Distributed Aggregation Protocol (DAP) Primer

Table of Contents

In last post we covered, Privacy Preserving Measurement (PPM) and discussed how Distributed Aggregation Protocol (DAP) works. Today, we’ll explore how to implement a simplified version of the DAP using Python with Prio3 as our Verifiable Distributed Aggregation Function (VDAF). This implementation will support multiple clients, demonstrating how DAP can aggregate data from multiple sources while maintaining privacy. Let’s dive in!

Implementing the Finite Field

First we will sets up a simple Finite Field (FF), which is crucial for the cryptographic operations in Prio3. A Finite Field is a set that provides a way to perform arithmetic operations with guaranteed properties that are useful for cryptographic protocols. In Prio3, Finite Fields are used for secret sharing and for the underlying zero-knowledge proofs. Prio3 is suitable for a wide variety of aggregation functions, including sum, mean, standard deviation, estimation of quantiles, and linear regression.

Here we setup addition, multiplication, subtraction, and division operations on top of Finite Field. Initialisation requires a prime number p. We’re using largest 32-bit prime (4294967291), larger the prime better the security.

import random

class FiniteField:
    def __init__(self, p):
        if not self._is_prime(p):
            raise ValueError("p must be prime")
        self.p = p
    
    def add(self, a, b):
        return (a + b) % self.p
    
    def sub(self, a, b):
        return (a - b) % self.p
    
    def mul(self, a, b):
        return (a * b) % self.p
    
    def div(self, a, b):
        if b == 0:
            raise ZeroDivisionError("Cannot divide by zero in the field")
        # Use Fermat's little theorem to compute the multiplicative inverse
        return self.mul(a, pow(b, self.p - 2, self.p))
    
    def _is_prime(self, n):
        if n < 2:
            return False
        for i in range(2, int(n ** 0.5) + 1):
            if n % i == 0:
                return False
        return True

# Use a larger prime for better security
# This is the largest 32-bit prime
FIELD = FiniteField(4294967291)

# Example usage:
a = random.randint(0, FIELD.p - 1)
b = random.randint(0, FIELD.p - 1)

print(f"a = {a}, b = {b}")
print(f"a + b = {FIELD.add(a, b)}")
print(f"a - b = {FIELD.sub(a, b)}")
print(f"a * b = {FIELD.mul(a, b)}")
print(f"a / b = {FIELD.div(a, b)}")
DAP Roles - Clients generate the original measurement data, Aggregators participate in multi-party aggregation, and Collector receives the final aggregated, privacy-preserving results.
DAP Roles - Clients generate the original measurement data, Aggregators participate in multi-party aggregation, and Collector receives the final aggregated, privacy-preserving results.

Implementing Prio3

This is a simplified implementation of Prio3 which requires a FF for initialisation. We define 4 methods: shard, prepare, aggregate, and unshard.

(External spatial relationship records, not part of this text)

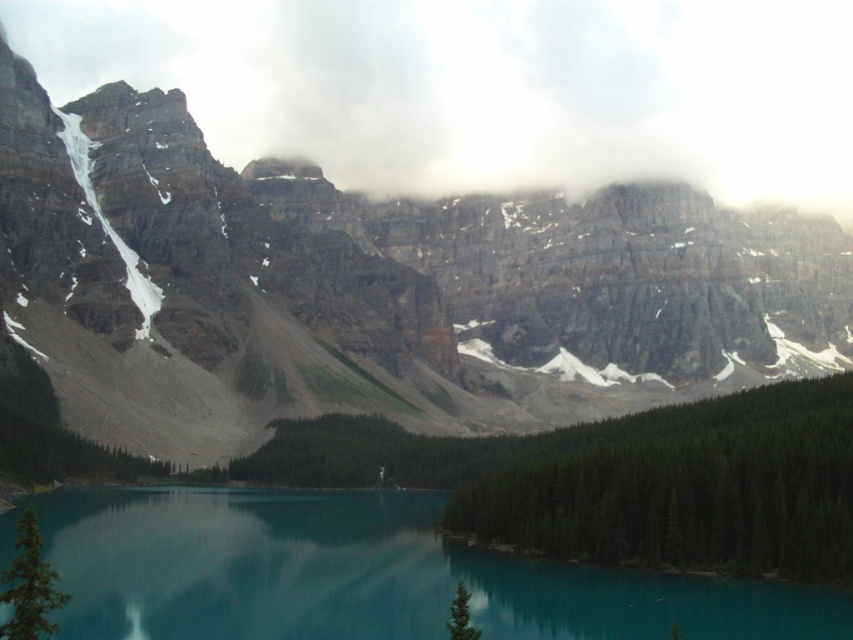
You are a photographer planning to capture the reflection of the white fluffy cloud at upper center and the teal glassy water at center in the lake. Considering their sizes, which object will have a larger reflection on the lake?

The white fluffy cloud at upper center will have a larger reflection on the lake because it is bigger than the teal glassy water at center.

You are a hiker standing at the edge of the lake and looking towards the mountains. You see the rocky cliff at center and the white fluffy cloud at upper center. Which object is closer to you?

The rocky cliff at center is closer to the viewer than the white fluffy cloud at upper center.

You are a drone operator planning to fly a drone from the rocky cliff at center to the white fluffy cloud at upper center. The drone has a maximum flight range of 85 meters. Based on the scene, will the drone be able to reach the cloud?

The rocky cliff at center is 85.46 meters from the white fluffy cloud at upper center. Since the drone can only fly up to 85 meters, it cannot reach the cloud as the distance is slightly beyond its range.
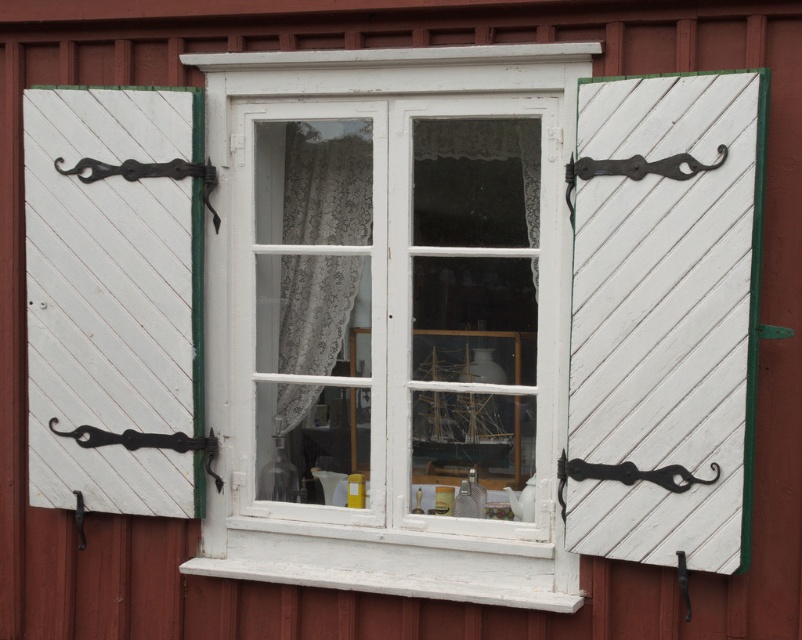
You are hanging a small picture frame that is 1 meter tall on the wall. The wall has the white painted wood at right and the black metal hook at left. Which object on the wall can support the picture frame without it touching the ground?

The white painted wood at right is taller than the black metal hook at left, so the white painted wood at right can support the picture frame without it touching the ground.

You are hanging a small plant hanger from the black metal hook at center near the white wood window frame at center. Will the plant hanger be visible through the window from outside?

The white wood window frame at center is to the left of the black metal hook at center, so the plant hanger hung from the black metal hook at center would be positioned to the right of the window frame. Since the window allows viewing into the interior, the plant hanger would be visible through the window from outside.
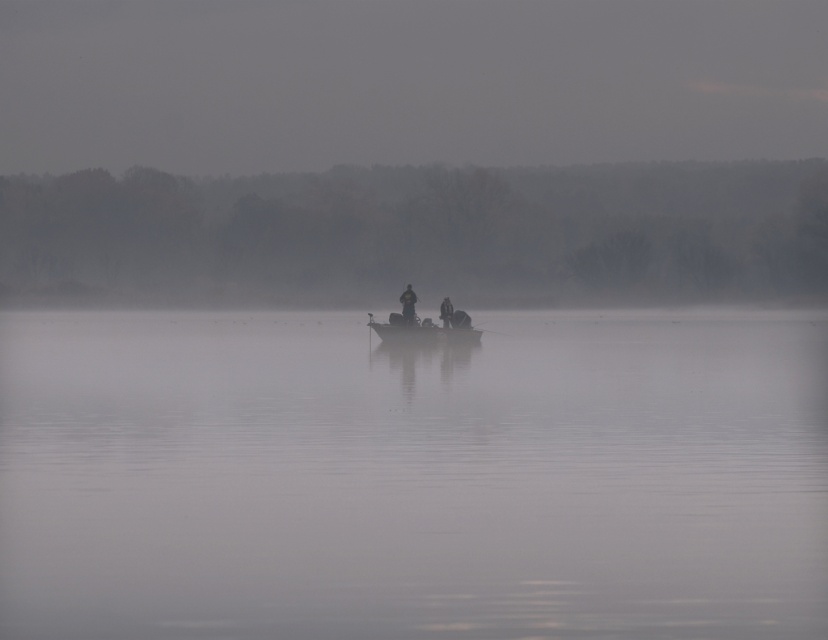
Does dark blue jacket at center lie in front of dark gray jacket at center?

Yes, dark blue jacket at center is closer to the viewer.

The height and width of the screenshot is (640, 828). Identify the location of dark blue jacket at center. (408, 305).

Between point (456, 176) and point (412, 296), which one is positioned in front?

Point (412, 296) is in front.

Does foggy misty atmosphere at center have a greater width compared to dark blue jacket at center?

Yes.

Which is behind, point (744, 179) or point (414, 298)?

The point (744, 179) is more distant.

The width and height of the screenshot is (828, 640). Find the location of `foggy misty atmosphere at center`. foggy misty atmosphere at center is located at coordinates (421, 234).

Who is more forward, (514,577) or (400,296)?

Point (514,577)

Is point (258, 589) behind point (408, 289)?

No.

You are a GUI agent. You are given a task and a screenshot of the screen. Output one action in this format:
    pyautogui.click(x=<x>, y=<y>)
    Task: Click on the transparent misty water at center
    The image size is (828, 640).
    Given the screenshot: What is the action you would take?
    pyautogui.click(x=412, y=476)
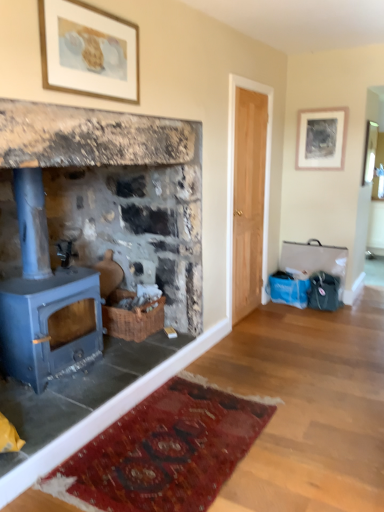
Question: Is blue painted wood stove at left thinner than gold-framed artwork at upper center, which is the 2th picture frame from back to front?

Choices:
 (A) yes
 (B) no

Answer: (B)

Question: Can we say blue painted wood stove at left lies outside gold-framed artwork at upper center, placed as the second picture frame when sorted from right to left?

Choices:
 (A) no
 (B) yes

Answer: (B)

Question: Considering the relative sizes of blue painted wood stove at left and gold-framed artwork at upper center, placed as the second picture frame when sorted from right to left, in the image provided, is blue painted wood stove at left smaller than gold-framed artwork at upper center, placed as the second picture frame when sorted from right to left,?

Choices:
 (A) no
 (B) yes

Answer: (A)

Question: Does blue painted wood stove at left lie behind gold-framed artwork at upper center, arranged as the first picture frame when viewed from the front?

Choices:
 (A) yes
 (B) no

Answer: (B)

Question: Does blue painted wood stove at left have a greater width compared to gold-framed artwork at upper center, placed as the second picture frame when sorted from right to left?

Choices:
 (A) no
 (B) yes

Answer: (B)

Question: Which is correct: gold-framed artwork at upper center, which is the 2th picture frame from back to front, is inside matte silver picture frame at upper right, the first picture frame positioned from the right, or outside of it?

Choices:
 (A) inside
 (B) outside

Answer: (B)

Question: Based on their sizes in the image, would you say gold-framed artwork at upper center, placed as the second picture frame when sorted from right to left, is bigger or smaller than matte silver picture frame at upper right, the first picture frame positioned from the right?

Choices:
 (A) big
 (B) small

Answer: (A)

Question: In terms of height, does gold-framed artwork at upper center, which is the 2th picture frame from back to front, look taller or shorter compared to matte silver picture frame at upper right, the 2th picture frame positioned from the front?

Choices:
 (A) tall
 (B) short

Answer: (B)

Question: Does point (134, 77) appear closer or farther from the camera than point (312, 146)?

Choices:
 (A) closer
 (B) farther

Answer: (A)

Question: From the image's perspective, is matte silver picture frame at upper right, the first picture frame positioned from the right, above or below blue painted wood stove at left?

Choices:
 (A) above
 (B) below

Answer: (A)

Question: Is matte silver picture frame at upper right, the 2th picture frame positioned from the front, bigger or smaller than blue painted wood stove at left?

Choices:
 (A) big
 (B) small

Answer: (B)

Question: Is point (332, 156) positioned closer to the camera than point (153, 254)?

Choices:
 (A) closer
 (B) farther

Answer: (B)

Question: From a real-world perspective, is matte silver picture frame at upper right, the 2th picture frame positioned from the front, above or below blue painted wood stove at left?

Choices:
 (A) above
 (B) below

Answer: (A)

Question: Is matte blue wood burning stove at left wider or thinner than gold-framed artwork at upper center, which is counted as the 1th picture frame, starting from the left?

Choices:
 (A) thin
 (B) wide

Answer: (B)

Question: Considering their positions, is matte blue wood burning stove at left located in front of or behind gold-framed artwork at upper center, which is counted as the 1th picture frame, starting from the left?

Choices:
 (A) front
 (B) behind

Answer: (B)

The shard method splits a measurement into two shares, prepare is simplified to an identity function, aggregate sums the shares, and unshard combines the final aggregate shares.

class Prio3:
    def __init__(self, field):
        self.field = field
    
    def shard(self, measurement, nonce):
        # Ensure the measurement is in the field
        measurement = measurement % self.field.p
        # Generate a random share
        share1 = random.randint(0, self.field.p - 1)
        # Compute the second share such that share1 + share2 = measurement (mod p)
        share2 = self.field.sub(measurement, share1)
        return None, [share1, share2]
    
    def prepare(self, agg_id, agg_param, nonce, public_share, input_share):
        # In this simple version, preparation is just the identity function
        return input_share
    
    def aggregate(self, agg_param, output_shares):
        # Sum up the output shares in the field
        return sum(output_shares) % self.field.p
    
    def unshard(self, agg_param, agg_shares, num_measurements):
        # Sum up the aggregate shares in the field
        return sum(agg_shares) % self.field.p

vdaf = Prio3(FIELD)

# Example usage:
measurement = 12345
nonce = os.urandom(16)
public_share, input_shares = vdaf.shard(measurement, nonce)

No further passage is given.